The dissent contends that the application of the Federal Indian Gaming Regulatory Act is a sufficient basis for denying State jurisdiction over the prosecution of the defendants. The offenses charged in the information occurred between May 1, 1987 and June 1, 1988. The effective date of the Indian Gaming Regulatory Act was October 17, 1988. Clearly the application of such an extensive regulatory act to alleged criminal activities which occurred prior to its enactment would be improper. It would violate both state and federal law with regard to ex post facto laws.
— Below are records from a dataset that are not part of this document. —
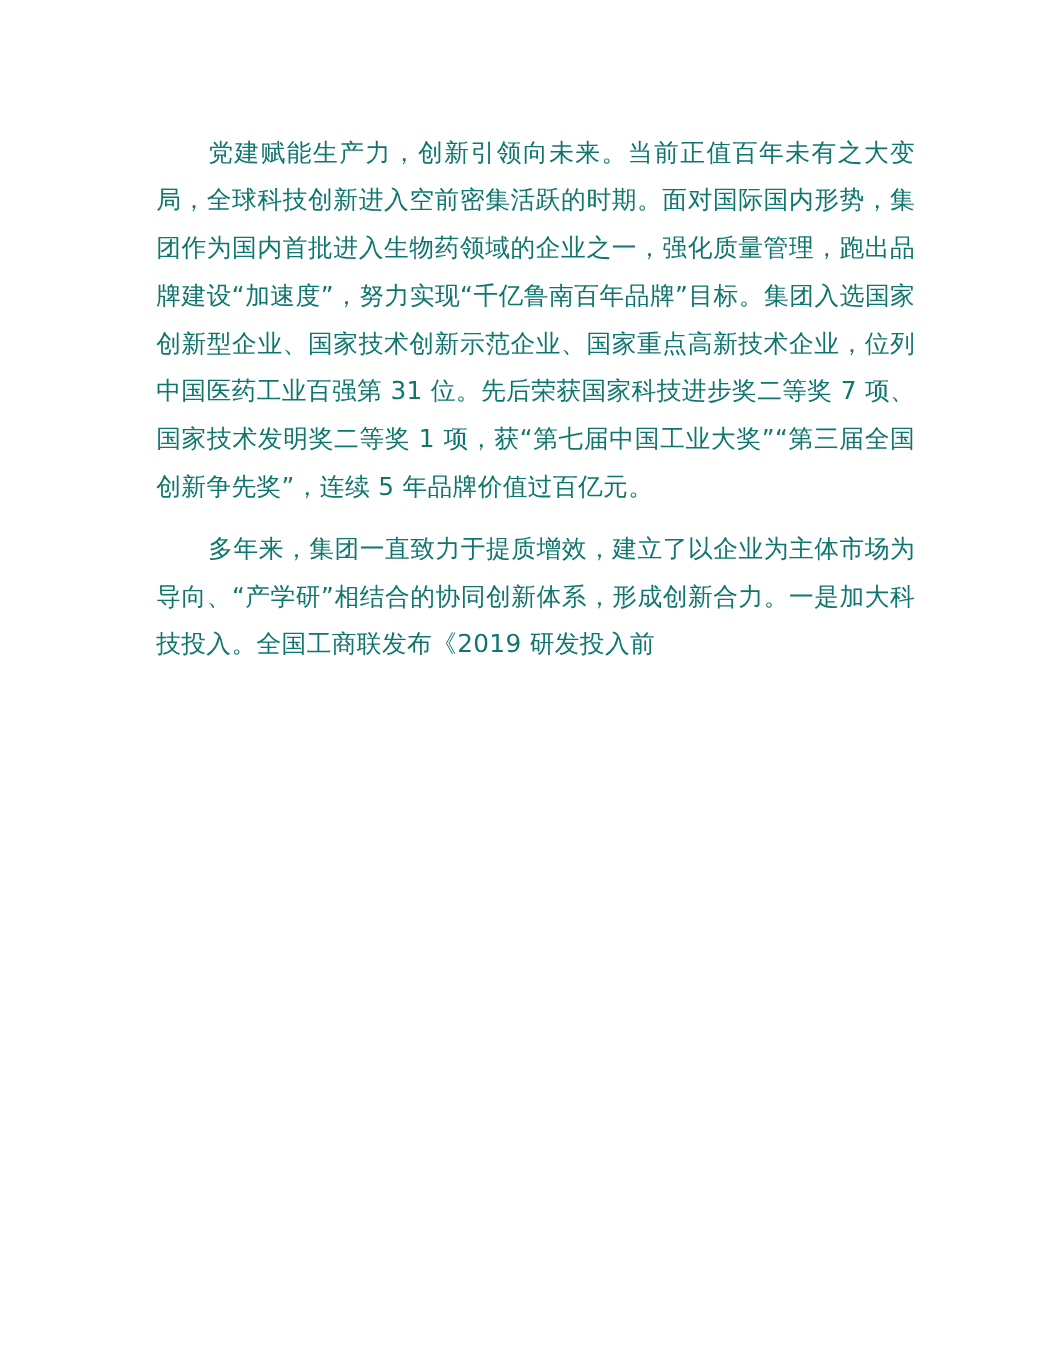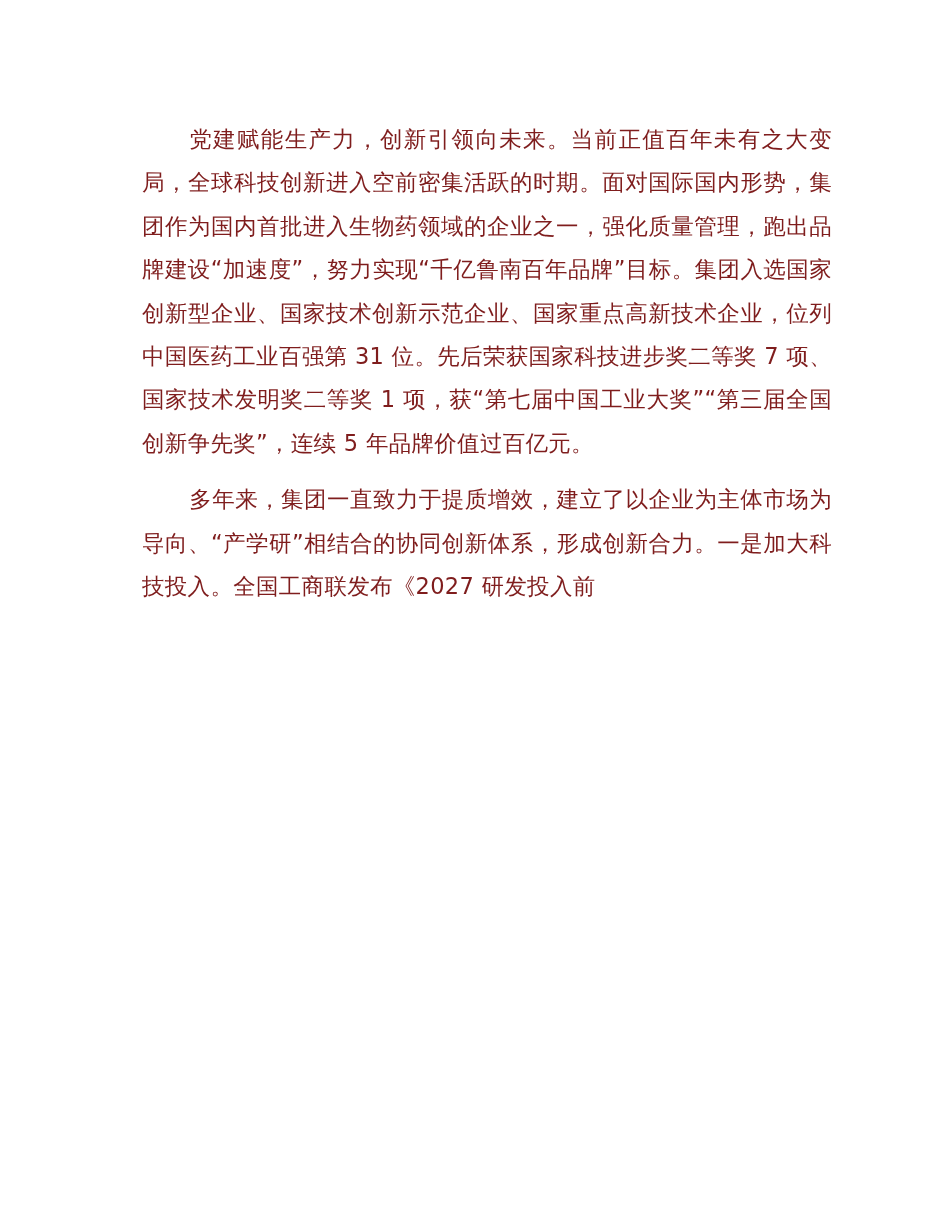--- a/index.html
+++ b/index.html
@@ -2,27 +2,27 @@
 <html><head>
 <meta charset="utf-8">
 <style>
   html, body { margin: 0; padding: 0; background: #ffffff; }
   body { width: 950px; height: 1230px; position: relative; overflow: hidden; }
   .page { position: absolute; left: 142px; top: 118px; width: 690px; }
   .para {
     font-family: "DejaVu Sans", sans-serif;
     font-size: 22.5px;
     line-height: 43.4px;
-    color: #7f1d1d;
+    color: #0f766e;
     text-indent: 2.1em;
     margin: 0 0 13px 0;
     text-align: justify;
     text-align-last: left;
     letter-spacing: 0.3px;
   }
 </style>
 </head>
 <body>
 
 <div class="page">
   <p class="para">党建赋能生产力，创新引领向未来。当前正值百年未有之大变局，全球科技创新进入空前密集活跃的时期。面对国际国内形势，集团作为国内首批进入生物药领域的企业之一，强化质量管理，跑出品牌建设“加速度”，努力实现“千亿鲁南百年品牌”目标。集团入选国家创新型企业、国家技术创新示范企业、国家重点高新技术企业，位列中国医药工业百强第 31 位。先后荣获国家科技进步奖二等奖 7 项、国家技术发明奖二等奖 1 项，获“第七届中国工业大奖”“第三届全国创新争先奖”，连续 5 年品牌价值过百亿元。</p>
-  <p class="para">多年来，集团一直致力于提质增效，建立了以企业为主体市场为导向、“产学研”相结合的协同创新体系，形成创新合力。一是加大科技投入。全国工商联发布《2027 研发投入前</p>
+  <p class="para">多年来，集团一直致力于提质增效，建立了以企业为主体市场为导向、“产学研”相结合的协同创新体系，形成创新合力。一是加大科技投入。全国工商联发布《2019 研发投入前</p>
 </div>
 
 </body></html>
As previously noted, the United States *520could have made itself a party and argued for federal law preemption but chose not to do so. We do not find it necessary to further discuss the Indian Gaming Regulatory Act.
With regard to the claimed adverse effect upon the Tribe’s gambling ordinance the recent case of Northern Border Pipeline Co. v. State of Montana (1989), 237 Mont. 117, 772 P.2d 829, is applicable. In that case this Court considered the argument on the part of Northern Border Pipeline Company, that the tax interfered with tribal self-government. This Court stated:
Northern Border argues that it has standing to bring the claims advanced in this suit by virtue of its taxpayer status and the direct economic injury it suffers from the double taxation. Northern Border further argues that this Court has previously addressed self-government issues in cases where no Indian tribes were parties. ... Our reading of these cases shows Northern Border’s argument to be incorrect. Our decision in Burlington Northern was based on applicable federal regulations, and did not address self-government. The plaintiff in Eagleman, while technically not an “Indian tribe,” was an individual who was “an enrolled member of the Fort Peck Sioux and Assiniboine Tribes.” ... Northern Border also cites two recent state court decisions, one from Arizona and one from New Mexico, for the proposition that consideration of a federal preemption claim necessarily includes consideration of self-government, thereby affording standing for a non-Indian to assert a self-government claim. We disagree with these holdings, and decline to apply them. (Citations omitted.) (Emphasis added.)
Northern Border Pipeline Co., 237 Mont. at 128, 772 P.2d at 836.
Based upon White Mountain Apache and Northern Border, we conclude that the defendants do not have standing to raise the argument that the action of the State interferes with the self-government of the Blackfeet Reservation. We hold that the State of Montana has authority to regulate gambling by non-Indians on the reservation.
We hold that the District Court properly had jurisdiction.
CHIEF JUSTICE TURNAGE, JUSTICES HARRISON and McDONOUGH and DISTRICT JUDGE THOMAS HONZEL sitting in place of JUSTICE HUNT, concur.